Acı bir tebessüm vardı dudaklarında. "Evet, Balamir'le birlikte yemeklerine eşlik etmemiz için." Kaşlarım çatıldı. Aralarında başka bir şey olmamış mıydı yani?

"Sen geceyi onun yanında geçiriyordun."

"Ben uyurken o bütün gece yüzük işliyordu." Kaşlarım havalandı. İdil şaşkınlığıma şaşırmıştı. "Artık odasına aldığı tek hatun o. Uzun zamandır da böyleydi. Nasıl fark etmediniz anlamadım." Korkut'a zaman zaman başka hatunlar da yolluyordum. Hiçbiri odadan dönmüyordu. İdil'le de görüşmeye devam ediyordu. Bu nasıl olabilirdi ki? Yoksa Korkut da hatunlara sus payı vererek beni mi kandırıyordu? Derhal bunu tetkik edecek odaya yolladığım her hatunu kendi yöntemlerimle konuşturacaktım.

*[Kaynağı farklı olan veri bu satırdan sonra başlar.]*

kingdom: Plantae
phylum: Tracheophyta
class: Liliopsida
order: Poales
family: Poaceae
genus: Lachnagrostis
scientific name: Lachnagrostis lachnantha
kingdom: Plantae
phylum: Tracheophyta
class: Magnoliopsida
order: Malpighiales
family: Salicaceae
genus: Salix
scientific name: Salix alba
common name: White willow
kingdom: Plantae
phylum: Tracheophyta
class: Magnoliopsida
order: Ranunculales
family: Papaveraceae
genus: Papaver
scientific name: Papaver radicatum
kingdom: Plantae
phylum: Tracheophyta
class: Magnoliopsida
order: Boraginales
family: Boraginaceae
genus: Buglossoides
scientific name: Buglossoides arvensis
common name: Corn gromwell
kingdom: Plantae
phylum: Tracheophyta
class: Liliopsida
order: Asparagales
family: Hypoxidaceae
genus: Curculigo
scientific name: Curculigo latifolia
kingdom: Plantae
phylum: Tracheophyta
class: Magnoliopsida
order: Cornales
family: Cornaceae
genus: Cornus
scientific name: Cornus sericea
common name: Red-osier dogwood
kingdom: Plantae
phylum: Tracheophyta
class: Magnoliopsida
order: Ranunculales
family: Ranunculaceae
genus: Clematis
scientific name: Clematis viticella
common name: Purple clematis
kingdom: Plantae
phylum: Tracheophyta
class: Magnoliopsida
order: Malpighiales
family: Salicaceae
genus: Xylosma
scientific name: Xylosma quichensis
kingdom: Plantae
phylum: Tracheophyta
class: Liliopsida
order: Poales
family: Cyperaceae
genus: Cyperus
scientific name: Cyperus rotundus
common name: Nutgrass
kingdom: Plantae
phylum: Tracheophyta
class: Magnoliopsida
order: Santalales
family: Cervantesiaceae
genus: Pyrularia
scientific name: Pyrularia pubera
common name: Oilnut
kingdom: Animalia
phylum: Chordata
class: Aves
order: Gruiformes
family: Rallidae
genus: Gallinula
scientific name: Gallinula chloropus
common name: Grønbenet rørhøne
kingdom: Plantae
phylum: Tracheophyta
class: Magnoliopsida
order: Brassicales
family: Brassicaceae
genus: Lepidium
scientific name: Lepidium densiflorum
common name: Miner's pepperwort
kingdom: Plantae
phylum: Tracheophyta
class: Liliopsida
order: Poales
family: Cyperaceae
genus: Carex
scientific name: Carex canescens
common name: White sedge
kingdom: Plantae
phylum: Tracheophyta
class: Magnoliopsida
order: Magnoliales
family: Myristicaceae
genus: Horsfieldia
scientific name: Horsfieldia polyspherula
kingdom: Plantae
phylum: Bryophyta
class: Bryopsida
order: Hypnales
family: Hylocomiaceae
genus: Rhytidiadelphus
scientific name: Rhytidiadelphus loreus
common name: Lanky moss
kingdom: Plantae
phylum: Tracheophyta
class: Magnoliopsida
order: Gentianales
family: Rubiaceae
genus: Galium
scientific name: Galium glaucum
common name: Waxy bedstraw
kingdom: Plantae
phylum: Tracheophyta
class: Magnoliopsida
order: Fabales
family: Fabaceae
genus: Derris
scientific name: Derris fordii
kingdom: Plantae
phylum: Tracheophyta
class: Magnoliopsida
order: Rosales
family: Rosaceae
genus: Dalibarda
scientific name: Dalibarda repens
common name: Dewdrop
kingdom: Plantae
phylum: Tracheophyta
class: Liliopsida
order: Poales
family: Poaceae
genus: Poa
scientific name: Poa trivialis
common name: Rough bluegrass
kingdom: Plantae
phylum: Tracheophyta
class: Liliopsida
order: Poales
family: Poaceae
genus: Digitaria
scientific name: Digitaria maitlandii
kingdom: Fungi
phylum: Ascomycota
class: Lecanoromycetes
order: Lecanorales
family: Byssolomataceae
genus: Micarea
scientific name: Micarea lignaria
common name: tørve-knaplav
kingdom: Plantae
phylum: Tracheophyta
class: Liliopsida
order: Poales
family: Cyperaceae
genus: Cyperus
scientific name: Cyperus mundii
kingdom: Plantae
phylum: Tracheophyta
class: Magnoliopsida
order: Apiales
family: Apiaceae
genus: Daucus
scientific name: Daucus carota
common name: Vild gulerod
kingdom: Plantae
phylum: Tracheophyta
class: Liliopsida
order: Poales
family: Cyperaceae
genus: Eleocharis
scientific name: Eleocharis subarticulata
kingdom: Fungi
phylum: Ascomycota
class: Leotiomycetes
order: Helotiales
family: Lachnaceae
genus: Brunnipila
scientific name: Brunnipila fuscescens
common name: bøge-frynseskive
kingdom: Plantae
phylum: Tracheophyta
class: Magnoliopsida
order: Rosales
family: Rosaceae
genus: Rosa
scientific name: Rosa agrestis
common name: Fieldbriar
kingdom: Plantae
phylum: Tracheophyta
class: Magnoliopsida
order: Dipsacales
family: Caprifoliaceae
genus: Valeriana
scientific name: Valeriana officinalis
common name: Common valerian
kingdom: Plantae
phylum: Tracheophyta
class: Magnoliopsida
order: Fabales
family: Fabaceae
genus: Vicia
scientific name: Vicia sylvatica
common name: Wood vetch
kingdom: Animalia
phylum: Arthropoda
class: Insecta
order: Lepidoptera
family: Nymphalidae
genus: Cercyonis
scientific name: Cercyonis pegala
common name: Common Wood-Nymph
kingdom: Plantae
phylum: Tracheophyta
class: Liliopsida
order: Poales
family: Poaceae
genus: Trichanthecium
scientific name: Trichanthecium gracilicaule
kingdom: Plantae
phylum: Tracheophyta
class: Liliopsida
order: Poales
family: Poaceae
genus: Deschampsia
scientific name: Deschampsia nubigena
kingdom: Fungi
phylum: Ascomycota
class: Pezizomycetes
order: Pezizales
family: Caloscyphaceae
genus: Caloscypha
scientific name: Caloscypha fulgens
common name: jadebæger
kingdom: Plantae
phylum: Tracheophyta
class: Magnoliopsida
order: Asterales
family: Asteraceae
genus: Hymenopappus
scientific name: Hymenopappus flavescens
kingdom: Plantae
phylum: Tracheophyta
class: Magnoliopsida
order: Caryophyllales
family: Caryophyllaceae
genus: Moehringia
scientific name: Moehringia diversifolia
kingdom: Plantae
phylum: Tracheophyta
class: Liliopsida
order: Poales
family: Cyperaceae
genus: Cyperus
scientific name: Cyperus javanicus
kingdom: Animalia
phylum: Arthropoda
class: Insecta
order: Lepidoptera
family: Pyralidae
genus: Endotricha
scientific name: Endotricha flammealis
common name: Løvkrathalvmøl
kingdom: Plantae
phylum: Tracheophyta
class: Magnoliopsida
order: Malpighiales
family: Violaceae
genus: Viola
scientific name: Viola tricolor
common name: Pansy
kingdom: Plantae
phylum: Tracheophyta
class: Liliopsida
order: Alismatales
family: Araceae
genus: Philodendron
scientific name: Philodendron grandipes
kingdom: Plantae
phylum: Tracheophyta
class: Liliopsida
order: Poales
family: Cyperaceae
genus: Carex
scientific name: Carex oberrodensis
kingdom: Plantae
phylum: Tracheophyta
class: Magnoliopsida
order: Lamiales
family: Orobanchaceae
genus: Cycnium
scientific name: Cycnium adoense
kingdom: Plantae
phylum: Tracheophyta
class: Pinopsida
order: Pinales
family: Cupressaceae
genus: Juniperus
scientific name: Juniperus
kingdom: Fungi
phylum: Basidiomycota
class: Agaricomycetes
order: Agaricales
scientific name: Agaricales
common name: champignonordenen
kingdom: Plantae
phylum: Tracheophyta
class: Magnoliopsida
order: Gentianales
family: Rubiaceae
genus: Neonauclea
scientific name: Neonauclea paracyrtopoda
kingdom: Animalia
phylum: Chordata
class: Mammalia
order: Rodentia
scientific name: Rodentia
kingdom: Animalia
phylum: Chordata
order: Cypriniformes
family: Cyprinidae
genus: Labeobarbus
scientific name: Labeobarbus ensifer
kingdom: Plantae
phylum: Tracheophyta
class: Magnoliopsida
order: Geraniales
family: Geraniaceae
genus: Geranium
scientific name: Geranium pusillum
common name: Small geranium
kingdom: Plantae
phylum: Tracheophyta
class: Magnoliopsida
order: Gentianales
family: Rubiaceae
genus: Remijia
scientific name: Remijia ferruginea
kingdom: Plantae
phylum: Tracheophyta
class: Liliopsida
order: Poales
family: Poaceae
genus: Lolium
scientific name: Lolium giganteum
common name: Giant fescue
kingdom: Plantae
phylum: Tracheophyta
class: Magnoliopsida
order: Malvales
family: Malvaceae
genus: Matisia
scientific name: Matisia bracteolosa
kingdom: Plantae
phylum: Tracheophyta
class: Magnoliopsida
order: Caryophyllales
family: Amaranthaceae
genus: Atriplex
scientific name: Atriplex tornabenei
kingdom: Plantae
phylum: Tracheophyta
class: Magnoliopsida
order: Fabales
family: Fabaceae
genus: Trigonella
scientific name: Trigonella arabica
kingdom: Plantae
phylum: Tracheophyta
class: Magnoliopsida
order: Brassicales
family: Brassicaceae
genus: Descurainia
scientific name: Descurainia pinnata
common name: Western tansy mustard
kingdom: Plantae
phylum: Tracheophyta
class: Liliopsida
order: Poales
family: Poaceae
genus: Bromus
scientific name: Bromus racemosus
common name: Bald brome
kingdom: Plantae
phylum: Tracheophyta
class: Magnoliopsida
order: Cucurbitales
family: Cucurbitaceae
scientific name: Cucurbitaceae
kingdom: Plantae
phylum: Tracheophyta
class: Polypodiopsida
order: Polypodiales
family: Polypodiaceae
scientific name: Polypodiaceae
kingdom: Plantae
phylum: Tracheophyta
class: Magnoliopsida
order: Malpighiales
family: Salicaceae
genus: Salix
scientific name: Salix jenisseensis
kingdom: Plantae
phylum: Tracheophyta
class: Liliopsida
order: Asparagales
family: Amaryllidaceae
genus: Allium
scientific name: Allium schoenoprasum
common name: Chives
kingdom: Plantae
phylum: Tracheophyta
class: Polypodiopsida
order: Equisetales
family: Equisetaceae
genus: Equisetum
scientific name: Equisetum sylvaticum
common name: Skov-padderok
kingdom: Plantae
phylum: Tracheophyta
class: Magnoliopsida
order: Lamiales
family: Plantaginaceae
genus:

"Öyle olsa bile sen çoktan kaybettiğini kabullenmiş köşene çekilmişsin."

"Çünkü kaybettim. O hatun haremde kaldığı müddetçe Korkut'un gözü kimseyi görmeyecekti. Bu belliydi. Siz ise bir şey yapamadınız. Ecrinok'ta bile ondan kurtulmaya çalışanlar oldu fakat siz,"sesi titredi. Sustu. Derin bir nefes aldı. "Yeni hanım belli."

"Aspargon'un hanımı sen olacaksın İdil. Bir an önce kendini topla. Sen yıllardır onun haremindesin. Yol arkadaşı, dostusun. Gökben kim? Bir korsan uğruna kaçıp gitmiş, burnu sürtünce dönmüş biri! Ona olan hevesi öyle ya da böyle bitecek. Hiçbir aşk sonsuza kadar sürmez."

"Buna inanıyor musunuz gerçekten?"

"Evet, inanıyorum. Sürseydi kendisine yedi çocuk verdiğim Yaman Han tahta oturduktan sonra benden vazgeçmezdi."

"Vazgeçmek sadece yatağı başkalarıyla paylaşmakla mı olur? Yaman Han'ın kalbinin sizinle attığını herkes biliyor. Sadece zevklerine fazla düşkün biriydi. Korkut'un gözleri bana hiçbir zaman Gökben'e baktığı gibi bakmadı. Ne öncesinde ne sonrasında. Onun kalbi Gökben'le mühürlendi ve ben daha fazla kendimi kandırmak, yormak istemiyorum. Sevilmediğimi bile bile sırf hanımlık uğruna hırsa kapılıp kaybedeceğim bir yolda ilerlemek istemiyorum." İlk defa benimle bu kadar açık konuşuyordu. Kabul etmek istemediğim şeyleri söylüyordu. "Gökben'in geçmişi herkes için geçmişte kaldı. Şimdi bir de Kisre'de yaptıkları eklenince geçmişin hiçbir önemi olmayacak."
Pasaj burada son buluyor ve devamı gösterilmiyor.